**Instructions to follow**
Check each line below for "could" and give the count of those that have it, nothing else.
**** Dataset excerpts ****
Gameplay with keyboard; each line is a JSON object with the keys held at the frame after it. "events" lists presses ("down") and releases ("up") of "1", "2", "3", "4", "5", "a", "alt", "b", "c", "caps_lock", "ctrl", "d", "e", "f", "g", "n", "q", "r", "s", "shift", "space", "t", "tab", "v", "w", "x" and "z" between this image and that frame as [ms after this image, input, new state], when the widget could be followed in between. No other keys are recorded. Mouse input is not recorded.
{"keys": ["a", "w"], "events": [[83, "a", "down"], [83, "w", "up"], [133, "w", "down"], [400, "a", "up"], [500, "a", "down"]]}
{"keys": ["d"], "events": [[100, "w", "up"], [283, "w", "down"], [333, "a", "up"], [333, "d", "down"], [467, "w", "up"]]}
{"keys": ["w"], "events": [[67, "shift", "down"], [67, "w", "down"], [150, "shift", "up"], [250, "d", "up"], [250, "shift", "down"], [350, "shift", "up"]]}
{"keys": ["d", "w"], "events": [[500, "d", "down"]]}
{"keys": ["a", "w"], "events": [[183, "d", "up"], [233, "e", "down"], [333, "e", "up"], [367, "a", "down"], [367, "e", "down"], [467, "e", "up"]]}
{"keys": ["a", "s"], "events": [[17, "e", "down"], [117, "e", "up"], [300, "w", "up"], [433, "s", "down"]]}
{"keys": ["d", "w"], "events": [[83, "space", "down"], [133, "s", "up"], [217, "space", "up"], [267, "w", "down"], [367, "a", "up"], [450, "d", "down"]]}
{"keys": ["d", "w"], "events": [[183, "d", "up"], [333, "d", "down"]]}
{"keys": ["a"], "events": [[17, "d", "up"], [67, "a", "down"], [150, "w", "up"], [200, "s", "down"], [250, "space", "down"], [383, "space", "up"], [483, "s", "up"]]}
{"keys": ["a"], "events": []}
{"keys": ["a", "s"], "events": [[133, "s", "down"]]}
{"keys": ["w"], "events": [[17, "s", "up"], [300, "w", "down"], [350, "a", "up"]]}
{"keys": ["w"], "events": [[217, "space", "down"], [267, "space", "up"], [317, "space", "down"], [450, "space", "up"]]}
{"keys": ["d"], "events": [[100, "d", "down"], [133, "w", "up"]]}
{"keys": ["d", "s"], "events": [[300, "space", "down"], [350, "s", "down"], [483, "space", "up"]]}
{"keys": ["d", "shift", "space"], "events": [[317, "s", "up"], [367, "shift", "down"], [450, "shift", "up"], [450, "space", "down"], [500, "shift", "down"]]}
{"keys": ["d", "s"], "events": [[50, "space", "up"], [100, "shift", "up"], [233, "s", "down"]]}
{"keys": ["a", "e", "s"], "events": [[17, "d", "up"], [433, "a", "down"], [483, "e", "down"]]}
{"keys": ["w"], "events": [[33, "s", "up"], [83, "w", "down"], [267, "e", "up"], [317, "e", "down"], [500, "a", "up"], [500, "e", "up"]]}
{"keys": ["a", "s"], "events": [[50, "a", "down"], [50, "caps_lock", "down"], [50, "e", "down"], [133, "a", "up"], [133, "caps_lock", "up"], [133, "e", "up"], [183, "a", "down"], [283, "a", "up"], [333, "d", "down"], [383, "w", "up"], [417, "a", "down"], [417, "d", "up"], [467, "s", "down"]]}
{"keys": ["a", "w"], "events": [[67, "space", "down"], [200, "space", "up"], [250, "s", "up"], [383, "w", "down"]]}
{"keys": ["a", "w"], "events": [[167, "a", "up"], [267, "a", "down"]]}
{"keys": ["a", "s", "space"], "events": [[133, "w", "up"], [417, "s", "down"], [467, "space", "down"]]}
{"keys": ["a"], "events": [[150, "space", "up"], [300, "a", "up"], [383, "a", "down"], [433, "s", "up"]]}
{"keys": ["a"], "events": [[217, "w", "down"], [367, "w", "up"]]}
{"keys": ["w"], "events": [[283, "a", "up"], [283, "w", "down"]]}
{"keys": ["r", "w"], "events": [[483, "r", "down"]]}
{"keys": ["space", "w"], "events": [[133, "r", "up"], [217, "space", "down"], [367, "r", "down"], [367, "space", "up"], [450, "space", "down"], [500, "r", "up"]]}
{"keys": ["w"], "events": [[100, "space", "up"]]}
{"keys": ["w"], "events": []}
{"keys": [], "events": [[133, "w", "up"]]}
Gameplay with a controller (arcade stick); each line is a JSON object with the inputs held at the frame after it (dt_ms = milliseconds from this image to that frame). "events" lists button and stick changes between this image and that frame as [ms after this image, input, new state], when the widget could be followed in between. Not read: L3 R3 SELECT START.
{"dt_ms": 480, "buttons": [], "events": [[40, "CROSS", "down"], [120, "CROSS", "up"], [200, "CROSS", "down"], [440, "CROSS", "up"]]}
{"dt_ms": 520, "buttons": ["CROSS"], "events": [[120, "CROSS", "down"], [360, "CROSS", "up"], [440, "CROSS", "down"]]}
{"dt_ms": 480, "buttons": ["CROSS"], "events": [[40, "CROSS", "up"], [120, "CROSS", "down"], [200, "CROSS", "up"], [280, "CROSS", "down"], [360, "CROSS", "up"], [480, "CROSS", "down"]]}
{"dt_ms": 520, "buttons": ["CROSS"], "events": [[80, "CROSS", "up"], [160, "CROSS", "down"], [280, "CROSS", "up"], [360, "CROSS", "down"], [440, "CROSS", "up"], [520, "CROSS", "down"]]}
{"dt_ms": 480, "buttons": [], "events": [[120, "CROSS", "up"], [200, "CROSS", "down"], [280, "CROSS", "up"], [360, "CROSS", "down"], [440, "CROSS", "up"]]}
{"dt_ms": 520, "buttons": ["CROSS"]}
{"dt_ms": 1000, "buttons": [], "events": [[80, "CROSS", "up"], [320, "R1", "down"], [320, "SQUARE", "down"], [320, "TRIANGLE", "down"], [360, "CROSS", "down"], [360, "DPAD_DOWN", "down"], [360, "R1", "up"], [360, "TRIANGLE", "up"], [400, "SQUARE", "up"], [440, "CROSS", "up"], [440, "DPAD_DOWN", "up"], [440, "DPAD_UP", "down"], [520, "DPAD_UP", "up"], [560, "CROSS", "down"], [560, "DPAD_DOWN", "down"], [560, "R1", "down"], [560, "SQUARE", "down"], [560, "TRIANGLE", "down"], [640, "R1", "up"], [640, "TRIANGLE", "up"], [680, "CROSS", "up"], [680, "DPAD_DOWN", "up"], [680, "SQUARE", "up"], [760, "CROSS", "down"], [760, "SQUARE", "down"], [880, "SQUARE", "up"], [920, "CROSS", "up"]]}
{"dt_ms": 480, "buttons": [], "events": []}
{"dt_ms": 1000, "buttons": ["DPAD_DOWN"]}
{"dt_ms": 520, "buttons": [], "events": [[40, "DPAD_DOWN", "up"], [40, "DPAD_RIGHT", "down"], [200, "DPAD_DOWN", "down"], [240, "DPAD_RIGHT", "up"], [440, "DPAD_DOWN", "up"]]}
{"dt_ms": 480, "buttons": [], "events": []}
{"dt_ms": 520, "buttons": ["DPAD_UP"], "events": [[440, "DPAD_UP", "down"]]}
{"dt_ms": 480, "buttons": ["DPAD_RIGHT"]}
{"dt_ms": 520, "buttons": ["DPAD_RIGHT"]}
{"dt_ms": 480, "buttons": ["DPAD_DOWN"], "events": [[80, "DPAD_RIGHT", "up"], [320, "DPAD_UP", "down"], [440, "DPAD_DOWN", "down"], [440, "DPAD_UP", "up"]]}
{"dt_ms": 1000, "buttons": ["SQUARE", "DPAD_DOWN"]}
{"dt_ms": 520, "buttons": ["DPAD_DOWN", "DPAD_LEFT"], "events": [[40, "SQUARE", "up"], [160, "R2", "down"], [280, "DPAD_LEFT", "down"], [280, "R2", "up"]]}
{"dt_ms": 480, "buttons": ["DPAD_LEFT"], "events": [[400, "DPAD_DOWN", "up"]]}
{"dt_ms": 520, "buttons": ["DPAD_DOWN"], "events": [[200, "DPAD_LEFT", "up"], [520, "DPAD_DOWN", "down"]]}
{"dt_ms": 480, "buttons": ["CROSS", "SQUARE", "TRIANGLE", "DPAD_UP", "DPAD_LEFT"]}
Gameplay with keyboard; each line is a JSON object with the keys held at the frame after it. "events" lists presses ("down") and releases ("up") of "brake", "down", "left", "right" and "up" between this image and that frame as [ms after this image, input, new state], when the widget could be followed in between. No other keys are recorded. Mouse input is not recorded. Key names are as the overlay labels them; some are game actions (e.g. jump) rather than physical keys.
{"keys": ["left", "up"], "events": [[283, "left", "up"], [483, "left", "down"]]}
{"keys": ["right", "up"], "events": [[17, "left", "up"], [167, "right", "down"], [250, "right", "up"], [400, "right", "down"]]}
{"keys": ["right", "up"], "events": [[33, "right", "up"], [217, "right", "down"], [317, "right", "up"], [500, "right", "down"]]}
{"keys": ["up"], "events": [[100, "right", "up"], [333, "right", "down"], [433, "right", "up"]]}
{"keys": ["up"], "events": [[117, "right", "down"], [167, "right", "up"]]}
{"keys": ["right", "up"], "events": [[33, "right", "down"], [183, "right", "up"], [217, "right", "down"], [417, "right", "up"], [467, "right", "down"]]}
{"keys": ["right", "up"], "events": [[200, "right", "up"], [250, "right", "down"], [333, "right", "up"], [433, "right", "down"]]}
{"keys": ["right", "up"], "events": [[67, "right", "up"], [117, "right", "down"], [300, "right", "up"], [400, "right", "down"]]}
****
**Answer to the exercise**
3